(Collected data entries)
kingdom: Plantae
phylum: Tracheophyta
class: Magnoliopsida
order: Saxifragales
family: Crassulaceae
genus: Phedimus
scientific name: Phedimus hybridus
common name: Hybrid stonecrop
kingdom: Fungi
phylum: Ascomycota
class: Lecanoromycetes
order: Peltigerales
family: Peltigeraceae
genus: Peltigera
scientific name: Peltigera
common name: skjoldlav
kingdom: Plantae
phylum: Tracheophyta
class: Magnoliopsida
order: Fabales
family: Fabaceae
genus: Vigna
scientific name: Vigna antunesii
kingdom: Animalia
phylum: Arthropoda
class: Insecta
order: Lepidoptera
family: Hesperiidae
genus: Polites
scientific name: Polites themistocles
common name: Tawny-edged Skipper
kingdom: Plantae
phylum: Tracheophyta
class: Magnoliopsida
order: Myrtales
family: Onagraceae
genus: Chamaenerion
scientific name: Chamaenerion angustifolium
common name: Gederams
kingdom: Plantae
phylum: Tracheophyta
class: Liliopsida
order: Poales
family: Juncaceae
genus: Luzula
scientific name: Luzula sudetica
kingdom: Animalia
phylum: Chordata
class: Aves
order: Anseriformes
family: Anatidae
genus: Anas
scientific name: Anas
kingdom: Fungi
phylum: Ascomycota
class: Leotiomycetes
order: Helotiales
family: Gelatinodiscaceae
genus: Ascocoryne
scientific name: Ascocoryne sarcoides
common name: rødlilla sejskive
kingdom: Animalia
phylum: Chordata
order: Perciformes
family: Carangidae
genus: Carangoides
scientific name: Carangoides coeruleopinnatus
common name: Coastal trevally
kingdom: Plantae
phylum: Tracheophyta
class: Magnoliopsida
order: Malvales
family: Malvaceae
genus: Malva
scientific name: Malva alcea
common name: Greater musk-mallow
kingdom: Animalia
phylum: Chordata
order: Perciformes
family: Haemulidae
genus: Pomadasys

[What this task involves]
Copy every line of the entries above, reproducing each one without any change.

[Full answer]
kingdom: Plantae
phylum: Tracheophyta
class: Magnoliopsida
order: Saxifragales
family: Crassulaceae
genus: Phedimus
scientific name: Phedimus hybridus
common name: Hybrid stonecrop
kingdom: Fungi
phylum: Ascomycota
class: Lecanoromycetes
order: Peltigerales
family: Peltigeraceae
genus: Peltigera
scientific name: Peltigera
common name: skjoldlav
kingdom: Plantae
phylum: Tracheophyta
class: Magnoliopsida
order: Fabales
family: Fabaceae
genus: Vigna
scientific name: Vigna antunesii
kingdom: Animalia
phylum: Arthropoda
class: Insecta
order: Lepidoptera
family: Hesperiidae
genus: Polites
scientific name: Polites themistocles
common name: Tawny-edged Skipper
kingdom: Plantae
phylum: Tracheophyta
class: Magnoliopsida
order: Myrtales
family: Onagraceae
genus: Chamaenerion
scientific name: Chamaenerion angustifolium
common name: Gederams
kingdom: Plantae
phylum: Tracheophyta
class: Liliopsida
order: Poales
family: Juncaceae
genus: Luzula
scientific name: Luzula sudetica
kingdom: Animalia
phylum: Chordata
class: Aves
order: Anseriformes
family: Anatidae
genus: Anas
scientific name: Anas
kingdom: Fungi
phylum: Ascomycota
class: Leotiomycetes
order: Helotiales
family: Gelatinodiscaceae
genus: Ascocoryne
scientific name: Ascocoryne sarcoides
common name: rødlilla sejskive
kingdom: Animalia
phylum: Chordata
order: Perciformes
family: Carangidae
genus: Carangoides
scientific name: Carangoides coeruleopinnatus
common name: Coastal trevally
kingdom: Plantae
phylum: Tracheophyta
class: Magnoliopsida
order: Malvales
family: Malvaceae
genus: Malva
scientific name: Malva alcea
common name: Greater musk-mallow
kingdom: Animalia
phylum: Chordata
order: Perciformes
family: Haemulidae
genus: Pomadasys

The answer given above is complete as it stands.